Department of Exercise Sciences

Contralesional hemisphere control of the proximal paretic upper limb following stroke

Lynley V. Bradnam, Cathy M. Stinear, P. Alan Barber and Winston D. Byblow
Published in Cerebral Cortex (2012) 22: 2662-2671


Following stroke there is often an imbalance in primary motor cortex (M1) excitability, with relative underexcitability in the stroke affected ipsilesional hemisphere and relative overexcitability in the contralesional hemisphere, and worse outcomes for patients with greater imbalance. Cathodal transcranial direct current stimulation (c-tDCS) can reduce excitability of neurons in M1 and may facilitate motor recovery after stroke. However, little is known about the neurophysiological effects of tDCS on proximal upper limb function.



To test the hypothesis that suppression of contralesional M1 (cM1) excitability would produce neurophysiological effects that depended on severity of upper limb impairment.



(Figure 1)

  • Twelve patients with varying upper limb impairment after subcortical stroke were assessed on clinical scales (NIHSS, Fugl-Meyer, and modified Ashworth spasticity scales) of upper limb spasticity, impairment, and function. Each of the 12 patients was age and gender matched with a healthy adult.
  • Excitability within paretic M1 biceps brachii representation was determined from motor-evoked potentials (MEPs) using transcranial magnetic stimulation (TMS) during selective isometric tasks (pronation and flexion tasks), after cM1 sham stimulation and after c-tDCS. Selective Ratio (SR), which reflects the ability to suppress BB prior to pronation, was calculated as a ratio of the average BB MEPAREA for the pronation task to that for the flexion task.

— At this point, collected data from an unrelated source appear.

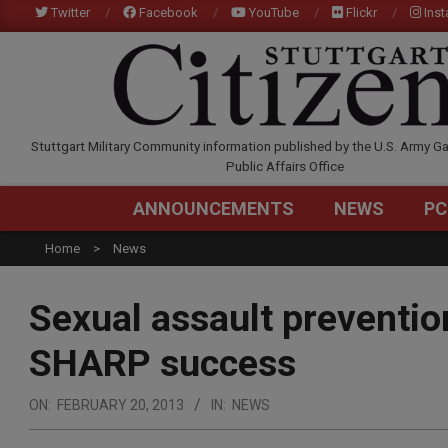
Skip
Twitter
Facebook
YouTube
Flickr
Ins
to
content
STUTTGARTCITIZEN.C
Stuttgart Military Community information published by the U.S. Army Ga
Public Affairs Office
ANNOUNCEMENTS
NEWS
PC
Home
News
Sexual assault prevention
SHARP success
ON:
FEBRUARY 20, 2013
IN:
NEWS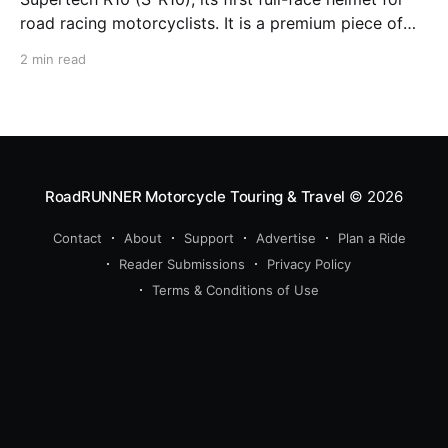
road racing motorcyclists. It is a premium piece of
head protection, priced above equivalent models
2 min read
from established competitors. For 2026, Alpinestars
is bringing to market the Supertech R7 (S-R7), a
more affordable
RoadRUNNER Motorcycle Touring & Travel
© 2026
Contact
About
Support
Advertise
Plan a Ride
Reader Submissions
Privacy Policy
Terms & Conditions of Use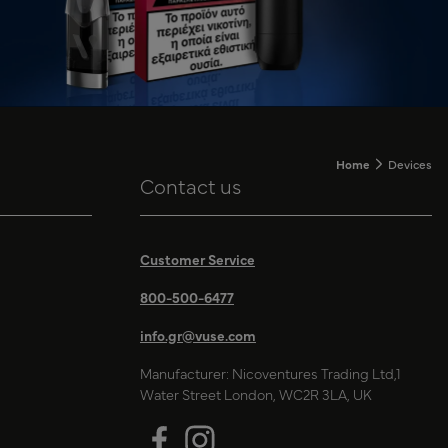
Home
Devices
Contact us
Customer Service
800-500-6477
info.gr@vuse.com
Manufacturer: Nicoventures Trading Ltd,1
Water Street London, WC2R 3LA, UK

The difference between sham and c-tDCS SR was also calculated (ΔSR = SRsham – SRc-tDCS). A positive ΔSR indicates selective BB activation was improved by c-tDCS.
  • Magnetic resonance imaging was used to determine lesion size and fractional anisotropy (FA) within the posterior limbs of the internal capsules indicative of corticospinal tract integrity.
  • MEPs in the nonparetic FDI at rest were collected at various time points using TMS in order to confirming the suppression of cM1 by c-tDCS.

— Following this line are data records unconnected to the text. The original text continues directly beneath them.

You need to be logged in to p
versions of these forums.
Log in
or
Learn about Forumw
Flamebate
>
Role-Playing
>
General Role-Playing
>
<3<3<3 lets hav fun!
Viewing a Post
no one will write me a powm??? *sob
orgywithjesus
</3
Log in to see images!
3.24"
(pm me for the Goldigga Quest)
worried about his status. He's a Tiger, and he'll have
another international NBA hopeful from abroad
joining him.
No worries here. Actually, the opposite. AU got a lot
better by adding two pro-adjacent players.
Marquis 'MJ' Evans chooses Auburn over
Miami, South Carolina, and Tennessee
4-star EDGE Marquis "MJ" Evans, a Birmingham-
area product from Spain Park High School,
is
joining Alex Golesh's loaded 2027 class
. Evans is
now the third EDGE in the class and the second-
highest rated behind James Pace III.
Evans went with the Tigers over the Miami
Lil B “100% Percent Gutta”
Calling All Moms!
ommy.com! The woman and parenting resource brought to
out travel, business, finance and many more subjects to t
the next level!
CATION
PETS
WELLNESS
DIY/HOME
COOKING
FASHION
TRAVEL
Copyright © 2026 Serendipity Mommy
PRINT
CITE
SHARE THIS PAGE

  • As expected, SR was higher in patients than healthy adults reflecting impaired BB suppression. Furthermore, higher SRs were associated with poorer clinical scores and a reduction in the integrity of ipsilesional white matter.
  • The ΔSR results in Figure 4 indicated that, overall, the direction of the neurophysiological after-effects of c-tDCS was strongly related to upper limb spasticity, impairment, function, and FA asymmetry between the posterior limbs of the internal capsules. Indeed, c-tDCS improved selective proximal upper limb control for mildly impaired patients and worsened it for moderate to severely impaired patients (Figure 4).
  • After c-tDCS, FDI MEP amplitude was reduced compared with baseline at 5 and 30 min post-stimulation, confirming the suppression of cM1 excitability by c-tDCS.



There is unlikely to be a one size fits all treatment protocol when using noninvasive brain stimulation in stroke rehabilitation. We have shown that c-tDCS of cM1 may be beneficial for patients with mild impairment and contraindicated for patients with moderate to severe impairment. A possible explanation is that, for patients with major disruption of ipsilesional corticospinal tract, suppression of cM1 may result in down-regulation of important compensatory activity – the greater excitability of the contralesional hemisphere.

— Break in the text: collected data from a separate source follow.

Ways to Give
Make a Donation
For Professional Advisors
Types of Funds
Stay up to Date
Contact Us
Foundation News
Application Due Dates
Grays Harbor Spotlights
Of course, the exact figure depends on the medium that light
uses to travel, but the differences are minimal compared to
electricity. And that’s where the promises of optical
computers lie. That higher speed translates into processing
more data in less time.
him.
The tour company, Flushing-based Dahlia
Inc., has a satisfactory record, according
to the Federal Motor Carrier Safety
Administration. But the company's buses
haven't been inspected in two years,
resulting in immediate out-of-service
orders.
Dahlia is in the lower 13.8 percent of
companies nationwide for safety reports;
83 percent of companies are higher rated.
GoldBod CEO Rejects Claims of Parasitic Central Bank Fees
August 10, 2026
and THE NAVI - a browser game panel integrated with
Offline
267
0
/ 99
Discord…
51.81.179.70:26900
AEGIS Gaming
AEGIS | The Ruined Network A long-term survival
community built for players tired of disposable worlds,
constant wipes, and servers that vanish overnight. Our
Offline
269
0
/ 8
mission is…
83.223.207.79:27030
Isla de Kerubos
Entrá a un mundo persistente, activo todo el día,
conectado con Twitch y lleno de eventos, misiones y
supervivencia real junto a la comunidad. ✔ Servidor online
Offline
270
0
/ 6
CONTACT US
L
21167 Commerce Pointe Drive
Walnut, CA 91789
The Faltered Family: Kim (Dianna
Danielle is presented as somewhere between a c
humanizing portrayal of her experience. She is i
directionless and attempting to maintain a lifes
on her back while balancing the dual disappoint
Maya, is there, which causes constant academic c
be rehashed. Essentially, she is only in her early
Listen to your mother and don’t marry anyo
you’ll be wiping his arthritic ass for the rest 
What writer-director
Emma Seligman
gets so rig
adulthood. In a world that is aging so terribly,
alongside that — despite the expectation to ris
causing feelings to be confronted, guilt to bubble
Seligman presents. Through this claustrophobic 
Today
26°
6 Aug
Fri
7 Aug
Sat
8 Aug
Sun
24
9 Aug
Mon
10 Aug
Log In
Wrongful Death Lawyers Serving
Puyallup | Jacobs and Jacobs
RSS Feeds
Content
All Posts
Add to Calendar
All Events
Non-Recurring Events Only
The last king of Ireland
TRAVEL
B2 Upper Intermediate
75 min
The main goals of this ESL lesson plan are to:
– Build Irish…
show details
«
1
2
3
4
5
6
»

An important clinical aspect of the present study is that clinical measures of upper limb function and impairment, and spasticity in the paretic elbow flexors, may be useful for determining whether contralesional c-tDCS is contraindicated for an individual patient. Further experiments may identify how to individually prescribe tDCS as an adjuvant to therapy.



We would like to thank Suzanne Ackerley for performing the clinical assessments, Frederique Noten for assistance with data collection and preparation of figures, and Shailesh Kantak for insightful comments on the manuscript. We also would like to give special thanks to the patients for participating in the study and their families for supporting their participation.